Tanto Castro quanto Rohmer pretendem que as pesquisas desenvolvidas com as próteses e com a cadeira de rodas robótica cheguem ao mercado, mas ainda não há previsão de quando isso deve ocorrer.
O que deve vir por aí
Para Rohmer, o próximo boom da robótica assistiva será o exoesqueleto. “Podemos chamar o exoesqueleto de ‘cadeira robótica 3.0’. Espero começar a pesquisar essa área em breve”, sinalizou. O termo ficou famoso por aqui após a abertura da Copa do Mundo 2014, quando o jovem Juliano Pinto, que não tem os movimentos dos membros inferiores, utilizou um modelo desenvolvido pelo neurocientista Miguel Nicolelis para dar o chute de abertura do evento.
Imagem do exoesqueleto da Rewalk. Foto: Rewalk/Divulgação
Pelo mundo, há outras pesquisas em curso para aprimorar a experiência de uso do exoesqueleto.
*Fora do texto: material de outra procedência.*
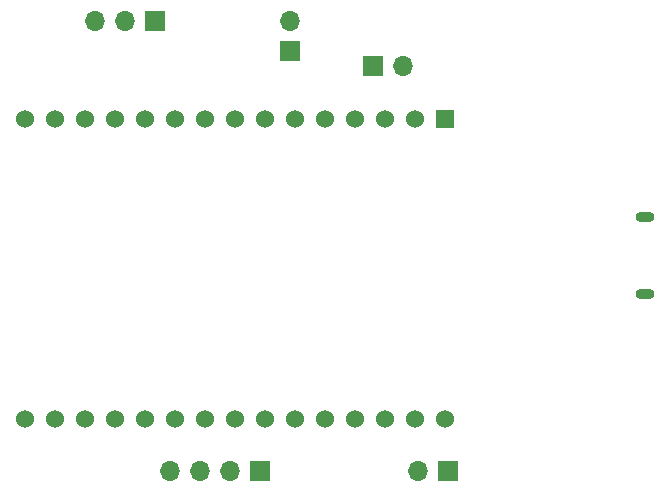
<source format=gbr>
G04 #@! TF.GenerationSoftware,KiCad,Pcbnew,5.1.10*
G04 #@! TF.CreationDate,2021-10-26T18:40:00+02:00*
G04 #@! TF.ProjectId,JeanCloud_pcb_milled,4a65616e-436c-46f7-9564-5f7063625f6d,rev?*
G04 #@! TF.SameCoordinates,PX1bc28b0PY5c63450*
G04 #@! TF.FileFunction,Copper,L2,Bot*
G04 #@! TF.FilePolarity,Positive*
%FSLAX46Y46*%
G04 Gerber Fmt 4.6, Leading zero omitted, Abs format (unit mm)*
G04 Created by KiCad (PCBNEW 5.1.10) date 2021-10-26 18:40:00*
%MOMM*%
%LPD*%
G01*
G04 APERTURE LIST*
G04 #@! TA.AperFunction,ComponentPad*
%ADD10O,1.600000X0.900000*%
G04 #@! TD*
G04 #@! TA.AperFunction,ComponentPad*
%ADD11R,1.524000X1.524000*%
G04 #@! TD*
G04 #@! TA.AperFunction,ComponentPad*
%ADD12C,1.524000*%
G04 #@! TD*
G04 #@! TA.AperFunction,ComponentPad*
%ADD13R,1.700000X1.700000*%
G04 #@! TD*
G04 #@! TA.AperFunction,ComponentPad*
%ADD14O,1.700000X1.700000*%
G04 #@! TD*
G04 APERTURE END LIST*
D10*
X70764400Y49223200D03*
X70764400Y42623200D03*
D11*
X53848000Y57505600D03*
D12*
X51308000Y57505600D03*
X48768000Y57505600D03*
X46228000Y57505600D03*
X43688000Y57505600D03*
X41148000Y57505600D03*
X38608000Y57505600D03*
X36068000Y57505600D03*
X33528000Y57505600D03*
X30988000Y57505600D03*
X28448000Y57505600D03*
X25908000Y57505600D03*
X23368000Y57505600D03*
X20828000Y57505600D03*
X18288000Y57505600D03*
X18288000Y32105600D03*
X20828000Y32105600D03*
X23368000Y32105600D03*
X25908000Y32105600D03*
X28448000Y32105600D03*
X30988000Y32105600D03*
X33528000Y32105600D03*
X36068000Y32105600D03*
X38608000Y32105600D03*
X41148000Y32105600D03*
X43688000Y32105600D03*
X46228000Y32105600D03*
X48768000Y32105600D03*
X51308000Y32105600D03*
X53848000Y32105600D03*
D13*
X38201600Y27660600D03*
D14*
X35661600Y27660600D03*
X33121600Y27660600D03*
X30581600Y27660600D03*
D13*
X29311600Y65760600D03*
D14*
X26771600Y65760600D03*
X24231600Y65760600D03*
D13*
X40741600Y63220600D03*
D14*
X40741600Y65760600D03*
X50266600Y61950600D03*
D13*
X47726600Y61950600D03*
X54076600Y27660600D03*
D14*
X51536600Y27660600D03*
M02*

</source>
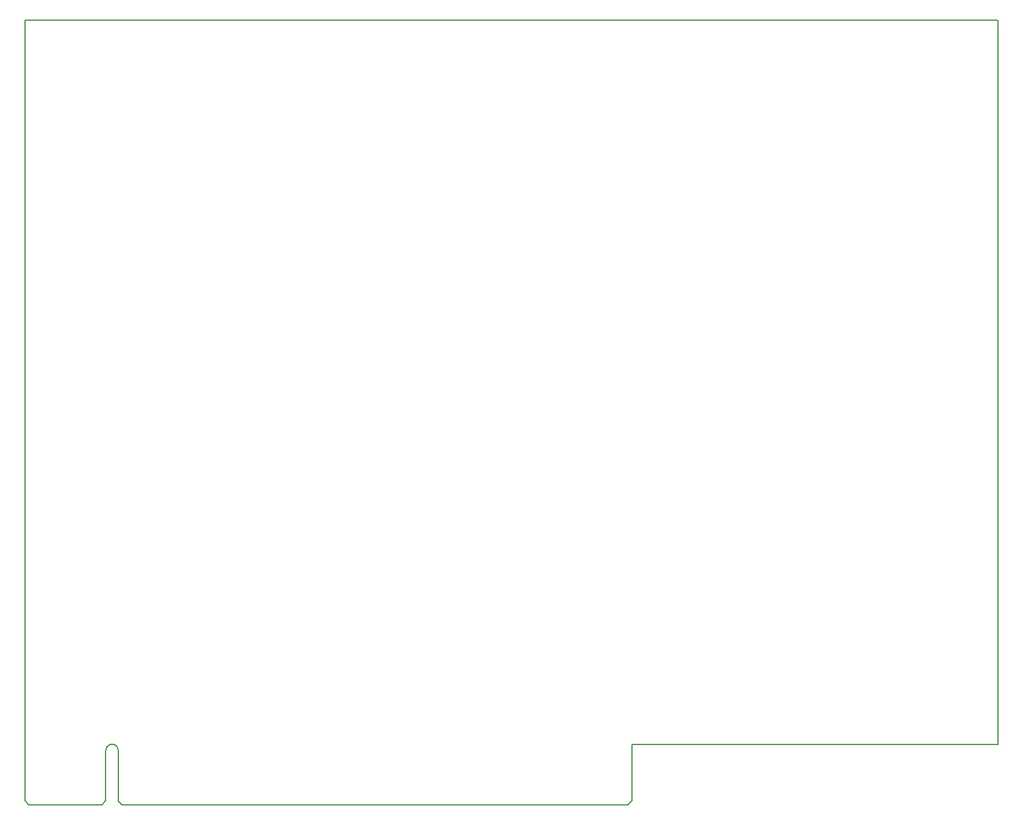
<source format=gm1>
G04 #@! TF.FileFunction,Profile,NP*
%FSLAX46Y46*%
G04 Gerber Fmt 4.6, Leading zero omitted, Abs format (unit mm)*
G04 Created by KiCad (PCBNEW 4.0.7) date 01/07/18 14:46:33*
%MOMM*%
%LPD*%
G01*
G04 APERTURE LIST*
%ADD10C,0.100000*%
%ADD11C,0.150000*%
G04 APERTURE END LIST*
D10*
D11*
X62647795Y-133516884D02*
G75*
G03X62484000Y-133578600I293405J-1026916D01*
G01*
X62842093Y-133444485D02*
G75*
G03X62687200Y-133477000I149907J-1099315D01*
G01*
X63501057Y-133679143D02*
G75*
G03X62890400Y-133426200I-610657J-610657D01*
G01*
X63748145Y-133988100D02*
G75*
G03X63550800Y-133731000I-857745J-454100D01*
G01*
X63783338Y-134096139D02*
G75*
G03X63754000Y-134035800I-892938J-396861D01*
G01*
X63804800Y-134239000D02*
X63804800Y-134188200D01*
X62254930Y-133806730D02*
G75*
G03X62230000Y-133832600I686270J-686270D01*
G01*
X62305568Y-133759579D02*
G75*
G03X62280800Y-133781800I635632J-733421D01*
G01*
X62405638Y-133664256D02*
G75*
G03X62382400Y-133680200I586362J-879544D01*
G01*
X62207823Y-133897131D02*
G75*
G03X62179200Y-133934200I733377J-595869D01*
G01*
X62135734Y-134024967D02*
G75*
G03X62128400Y-134035800I754666J-518833D01*
G01*
X63804895Y-134302500D02*
G75*
G03X62103000Y-134315200I-850995J0D01*
G01*
X185928000Y-133477000D02*
X183197500Y-133477000D01*
X185928000Y-129603500D02*
X185928000Y-133477000D01*
X185928000Y-118110000D02*
X185928000Y-129603500D01*
X185928000Y-108775500D02*
X185928000Y-118110000D01*
X185928000Y-104013000D02*
X185928000Y-108775500D01*
X185928000Y-95885000D02*
X185928000Y-104013000D01*
X185928000Y-85471000D02*
X185928000Y-95885000D01*
X185928000Y-77152500D02*
X185928000Y-85471000D01*
X185928000Y-68008500D02*
X185928000Y-77152500D01*
X185928000Y-60325000D02*
X185928000Y-68008500D01*
X185928000Y-40259000D02*
X185928000Y-60325000D01*
X185928000Y-36322000D02*
X185928000Y-40259000D01*
X185928000Y-33020000D02*
X185928000Y-36322000D01*
X50850800Y-48945800D02*
X50850800Y-44526200D01*
X50850800Y-44526200D02*
X50850800Y-37465000D01*
X50850800Y-37465000D02*
X50850800Y-32994600D01*
X50850800Y-32994600D02*
X84328000Y-32994600D01*
X50850800Y-68859400D02*
X50850800Y-58699400D01*
X50850800Y-58699400D02*
X50850800Y-54127400D01*
X50850800Y-54127400D02*
X50850800Y-48945800D01*
X123850400Y-32994600D02*
X133197600Y-32994600D01*
X84328000Y-32994600D02*
X103225600Y-32994600D01*
X103225600Y-32994600D02*
X111302800Y-32994600D01*
X111302800Y-32994600D02*
X123850400Y-32994600D01*
X163220400Y-133477000D02*
X183184800Y-133477000D01*
X138988800Y-133477000D02*
X163220400Y-133477000D01*
X135128000Y-133477000D02*
X135128000Y-133578600D01*
X135128000Y-133477000D02*
X138988800Y-133477000D01*
X62077600Y-136220200D02*
X62077600Y-134289800D01*
X62077600Y-141300200D02*
X62077600Y-136220200D01*
X61518800Y-141859000D02*
X62077600Y-141300200D01*
X51409600Y-141859000D02*
X61518800Y-141859000D01*
X50850800Y-141300200D02*
X51409600Y-141859000D01*
X50850800Y-139623800D02*
X50850800Y-141300200D01*
X50850800Y-133324600D02*
X50850800Y-139623800D01*
X63804800Y-141300200D02*
X63804800Y-134289800D01*
X63855600Y-141351000D02*
X63804800Y-141300200D01*
X64363600Y-141859000D02*
X63855600Y-141351000D01*
X76200000Y-141859000D02*
X64363600Y-141859000D01*
X89916000Y-141859000D02*
X76200000Y-141859000D01*
X97993200Y-141859000D02*
X89916000Y-141859000D01*
X109829600Y-141859000D02*
X97993200Y-141859000D01*
X123088400Y-141859000D02*
X109829600Y-141859000D01*
X134569200Y-141859000D02*
X123088400Y-141859000D01*
X134620000Y-141808200D02*
X134569200Y-141859000D01*
X135128000Y-141300200D02*
X134620000Y-141808200D01*
X135128000Y-133578600D02*
X135128000Y-141300200D01*
X146456400Y-32994600D02*
X185864500Y-33020000D01*
X133197600Y-32994600D02*
X146456400Y-32994600D01*
X50850800Y-80695800D02*
X50850800Y-68859400D01*
X50850800Y-92075000D02*
X50850800Y-80695800D01*
X50850800Y-100609400D02*
X50850800Y-92075000D01*
X50850800Y-109956600D02*
X50850800Y-100609400D01*
X50850800Y-117322600D02*
X50850800Y-109956600D01*
X50850800Y-123164600D02*
X50850800Y-117322600D01*
X50850800Y-128193800D02*
X50850800Y-123164600D01*
X50850800Y-133273800D02*
X50850800Y-128193800D01*
M02*

</source>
No Japão, a empresa CyberDyne já comercializa alguns modelos, e nos Estados Unidos, existe o Rewalk. “Ele supre boa parte do peso e ameniza o esforço para andar. Dá para usar também em reabilitação, para quem perdeu o movimento dos membros inferiores ou mesmo por trabalhadores que precisam fazer um trabalho pesado. No Japão, uma das maiores necessidades é o cuidado com idosos, que precisam ser carregados e auxiliados em tarefas. Cuidadores podem usá-lo para suportar mais peso. Mas o material ainda é muito caro”, finaliza Rohmer.